BEIJING (Reuters) - Icelandic singer Bjork’s pro-Tibet outburst at a Shanghai concert has not only angered China’s wary cultural guardians, but annoyed music promoters who say politics is bad for business and worse for Chinese fans.
China’s Culture Ministry on Friday said it would tighten controls over foreign singers and other performers after Bjork chanted “Tibet! Tibet!” after her song, “Declare Independence.”
China has ruled Tibet with an iron fist since People’s Liberation Army troops marched into the Himalayan region in 1950 and denounces any challenge to its authority.
Bjork’s performance, which the Culture Ministry said had “hurt the feelings of Chinese people,” would also make it harder for foreign acts to perform in China, promoters told Reuters.
“It is unfortunate that this has happened. I know artists have to stand up for their beliefs, but she can’t expect to accomplish any good in doing what she did,” said John Siegel from China West Entertainment.
“I am concerned that tougher restrictions will apply, when it was finally getting a little more relaxed. Also, artists may not want to comply with tougher restrictions and choose not to come to China altogether.”
Despite hosting a raft of high-profile foreign acts in recent years, including the Rolling Stones and the late James Brown, China takes pains to ensure concerts are politically correct.
Artists are forbidden to perform content that would harm “national unity” or “stir up resentment” and promoters are asked to submit set-lists and lyric sheets for approval.
Performers deemed to have hurt national sentiments are put in the freezer indefinitely, or until seen to have made due penance.

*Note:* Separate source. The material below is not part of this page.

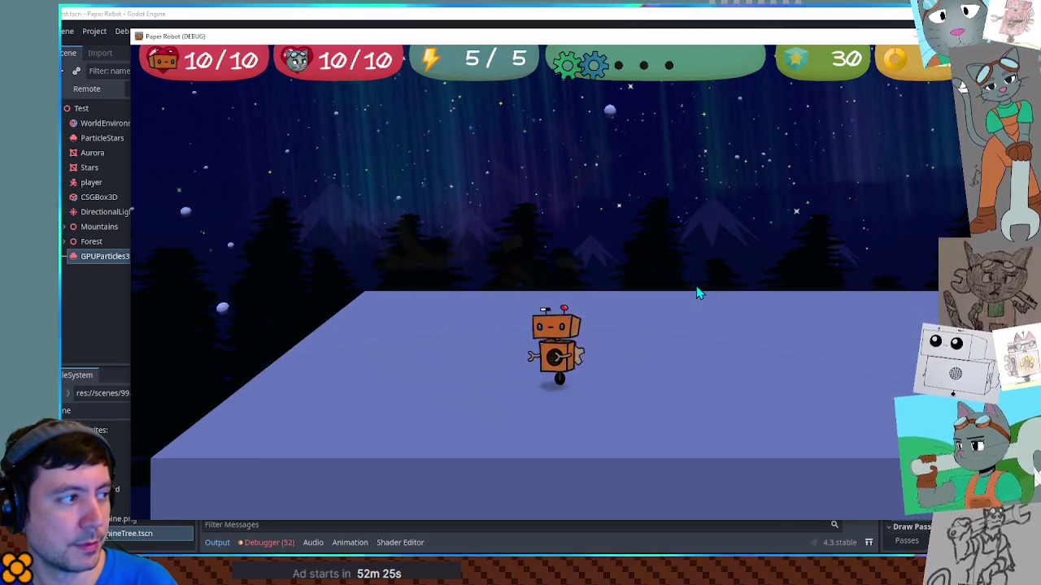
key("Left")
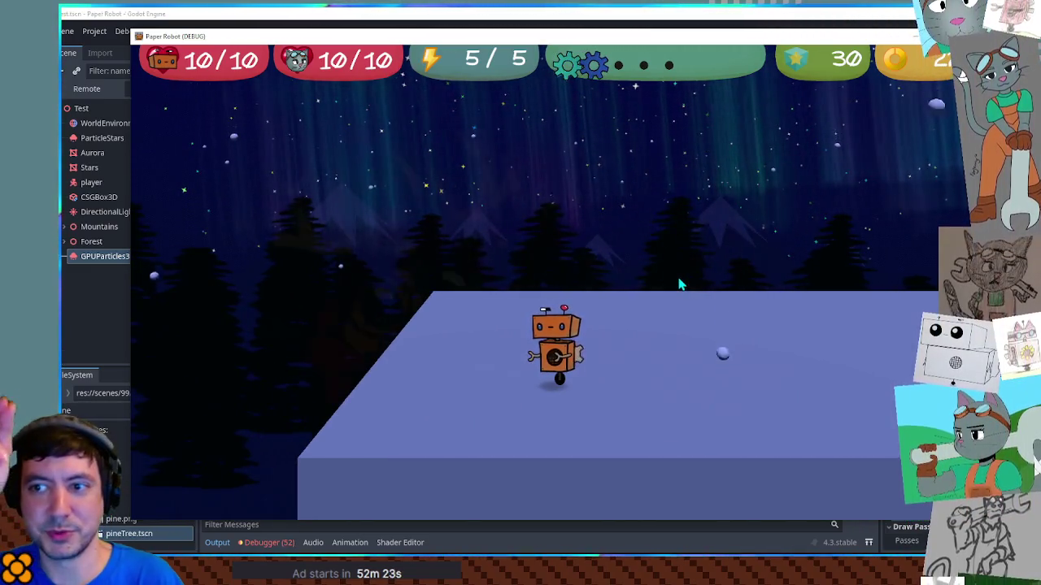
key("Right")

China banned Taiwan pop star Chang Hui-mei for a year after she sang the self-ruled island’s anthem at anti-China President Chen Shui-bian’s inauguration in 2000. China considers Taiwan sovereign territory.
Last year, a Beijing concert for U.S. rock act Sonic Youth was nearly scuppered at the last minute after local authorities were tipped off that it had played at “free Tibet” concerts.

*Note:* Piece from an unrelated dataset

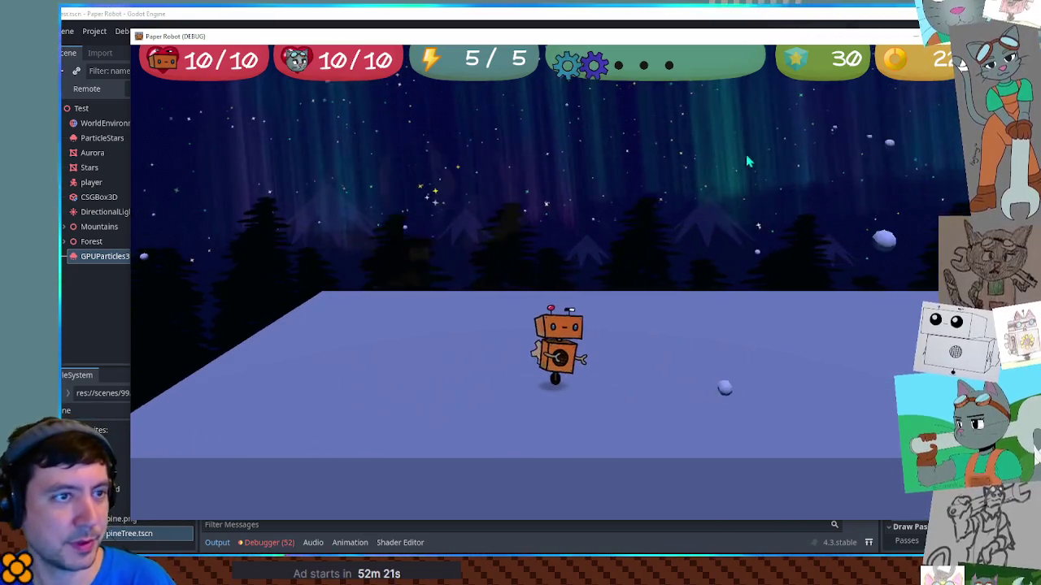
key("F8")
scroll(927, 244, "down", 5)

“The Ministry of Culture sent one person from each of their 17 departments to make sure nothing went wrong,” said Archie Hamilton, general manager of Split Works, the concert’s promoter.
Hamilton, whose company warns artists to not play politics in China, said he didn’t expect major changes after Bjork’s performance, but that officials would inevitably react and “take a closer look” at foreign acts’ backgrounds.

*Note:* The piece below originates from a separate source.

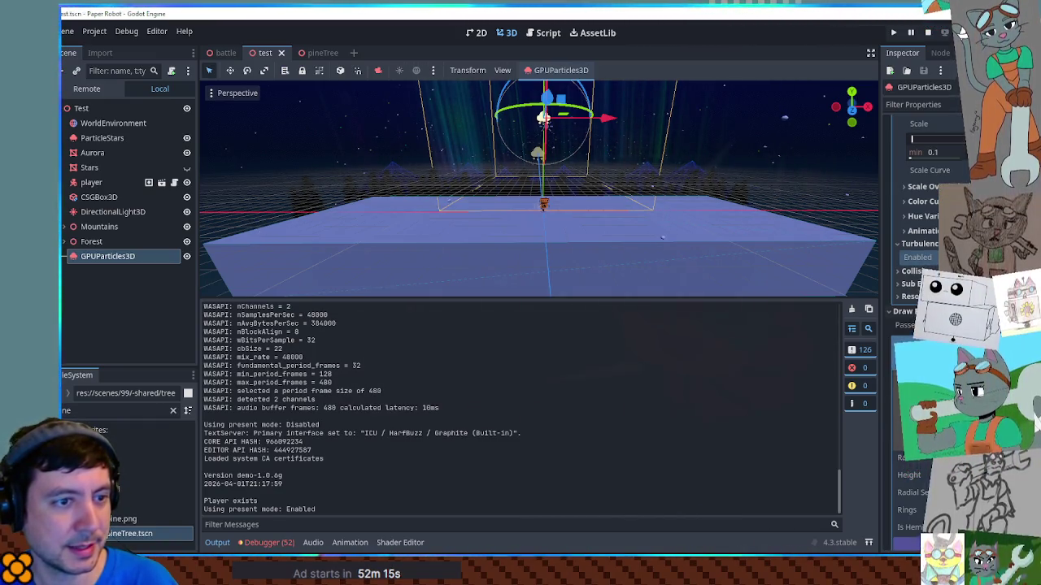
- Tick Turbulence Enabled, then lower the noise scale and noise strength sliders
left_click(917, 257)
scroll(919, 244, "down", 10)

“The Chinese government situation is that they have to keep a fairly strong handle on this to stop it getting out of control.”
The Culture Ministry has launched an investigation into the concert, and will handle the matter according to the law, state media have reported. The ministry could not immediately provide comment when contacted by Reuters.
While Bjork is unlikely to be invited to reprise her Athens Olympic opening ceremony performance at the Beijing Games in August, authorities will probably focus their wrath on the concert organizers rather than the officials who approved it, said Leo de Boisgisson, a Beijing-based music promoter.
“Avoiding responsibility is like a ping-pong game for government departments,” de Boisgisson said. “None want to take it when organizing security and other things for concerts, and they certainly don’t want it when things go wrong.”
Staff at China-based Emma Ticketmaster, which promoted Bjork’s concert, have refused to comment, beyond saying that they are monitoring developments. Other Chinese event organizers have also refused to comment.
China has demanded that politics be kept separate from sport as it prepares for the arrival of thousands of athletes for the Olympic Games, and dozens of pressure groups eager to use the world’s biggest stage to press their agendas on the sidelines.
Demanding that politics be kept from art, however, was like “red rag to a bull” for some performers, Hamilton said.
“But that’s part and parcel of what we do. You can’t control what happens on stage 100 percent of the time.”